Y, ante la crisis económica y con las elecciones a la vuelta de la esquina, no parece que éste vaya a ser un tema primordial en los próximos meses. 'Es muy fácil abusar del sistema de patentes porque es difícil definir qué es exactamente un invento. Y siempre ha sido así', concluye Seabrook.

De no ser por los atentados del 11 de septiembre de 2001 en Nueva York, en los que murieron casi 3.000 personas, el estadounidense Leslie Robertson hubiera permanecido en el relativo anonimato de los ingenieros estructurales. Mientras los arquitectos se llevan casi toda la fama, especialistas como Robertson diseñan la estructura interna de los edificios. Este experto trabajó en rascacielos como el World Financial Center de Shangai, la torre del Banco de China en Hong Kong y la Torre Europa de Madrid. Pero fue su papel como ingeniero jefe de las Torres Gemelas, en el World Trace Center de Nueva York lo que le hizo saltar para siempre a una fama tan grande como dolorosa.
“No puedo quitarme de la cabeza a la gente que murió allí. Cuando veo los escombros imagino que las torres están aún en pie, ardiendo. Soy incapaz de borrar esa imagen de mi mente”, declaró Robertson en 2002.

La imagen de Manhattan
El ingeniero fue extremadamente cauto en el diseño de las torres, que se inauguraron en 1972 y 1973 y desde entonces marcaron el skyline de Manhattan. “Soy una persona metódica, así que hice una lista de todos los problemas que podían ocurrir e intenté hacer que el edificio las resistiera”, dijo el ingeniero en una entrevista, con John Seabrook (el autor de Flash of Genius) en 2001, poco después de los atentados. Robertson incluso contempló la posibilidad de que un avión se estrellase contra su edificio y lo reforzó para que aguantara el impacto de un avión comercial de la época, el Boeing 707.

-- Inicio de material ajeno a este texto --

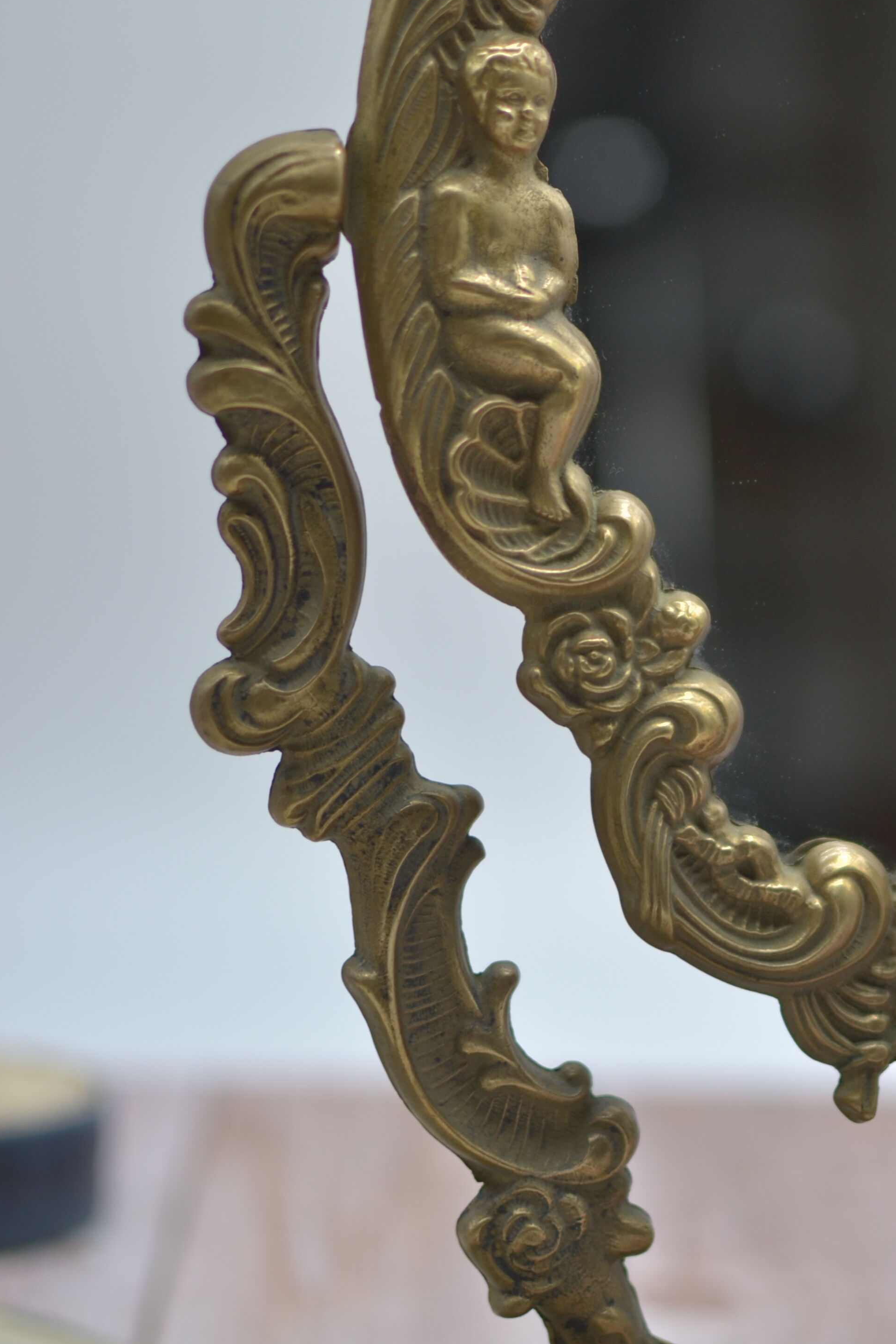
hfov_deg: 16.2
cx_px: 713
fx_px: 3128
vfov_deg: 24.2
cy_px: 612
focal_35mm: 84
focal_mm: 35
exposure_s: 1/500
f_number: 1.8
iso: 100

Pero los ataques terroristas del 11-S no estaban en su lista de problemas probables a evitar. De hecho, hubiera sido muy difícil para Robertson calcular el efecto de la gran bola de fuego causada por los Boeing 767 –más grandes y rápidos que un 707– que se estrellaron contra las torres. Asimismo, la propia estructura del edificio pudo contribuir a la catástrofe, señala Seabrook. Las torres gemelas eran un ejemplo de una nueva generación de edificios que usa materiales más ligeros y una estructura de tubo para crear espacios diáfanos. Al contrario que  rascacielos de épocas anteriores como el Empire State (1931), que se sustentan en pilares internos cubiertos de cemento, las Torres Gemelas estaban sostenidas por un gran pilar central y numerosos pilares en la fachada. El fuego hizo que los pisos superiores se derrumbasen sobre los inferiores, debilitando el equilibrio entre los pilares y causando la catástrofe final. “Es una responsabilidad tremenda ser ingeniero”, dijo Robertson durante su entrevista. “En una tarea imperfecta, no tan bella como la ciencia”.

 

En 1994, un grupo de investigadores estadounidenses pensaba revolucionar el mercado con su último invento: un tomate.
“Vamos a vender un montón de tomates, y los agricultores, los vendedores y nuestros accionistas, todos ellos, se van a hacer ricos”, le comentó un ejecutivo de la compañía Calgene a John Seabrook ese mismo año. La empresa californiana había desarrollado el primer organismo modificado genéticamente del mercado y aprobado para el consumo humano, el tomate Fravr Savr.Los creadores del Flavr Savr habían modificado el ADN de su tomate para que tardase más en madurar. Su objetivo era conseguir que el fruto pudiese permanecer más tiempo en el campo, ya que la mayoría de tomates se cosechan cuando aún están verdes para que no lleguen podridos al punto de venta, lo que lo haría más sabroso y duro.

La FDA (Food and Drug Administration, el organismo que controla el consumo de alimentos y fármacos en EEUU) decidió que no era necesario etiquetar este tomate como genéticamente modificado, ya que no había riesgos conocidos para la salud y el aporte nutricional era el mismo que el de un tomate natural. La decisión fue duramente criticada por grupos ecologistas, que consideraban el producto como una bomba de relojería para la salud humana y la conservación del medio ambiente. Las ONG medioambientalistas siguen rechazando de plano la producción de transgénicos.

En todo caso, el arreglo genético desarrollado por Calgene no funcionó del todo, y las remesas de los tomates Flavr Savr tenían la piel blanda y un sabor extraño. El producto fue retirado del mercado en 1997. Calgene hizo historia, pero el elevado coste de desarrollar Fravr Savr casi la arruina y, finalmente, la compañía
acabó en manos del gigante de este mercado, Monsanto.

La historia de Fravr Savr, a pesar de fracasar, abrió el camino a muchos otros transgénicos presentes hoy en día en mercados de todo el mundo. En la actualidad, el 75% de los alimentos procesados en EEUU contiene transgénicos, según la Asociación de Productores de Hortalizas de ese país.

En Europa, la polémica de los organismos modificados está sobre la mesa de la Comisión Europea, que ha decidido aplazar la decisión de autorizar el cultivo de nuevos transgénicos. Ahora, sólo se permite la plantación del maíz Bt contra el taladro, del que España es el principal productor con cerca de 80.000 hectáreas anuales de las 107.000 en Europa.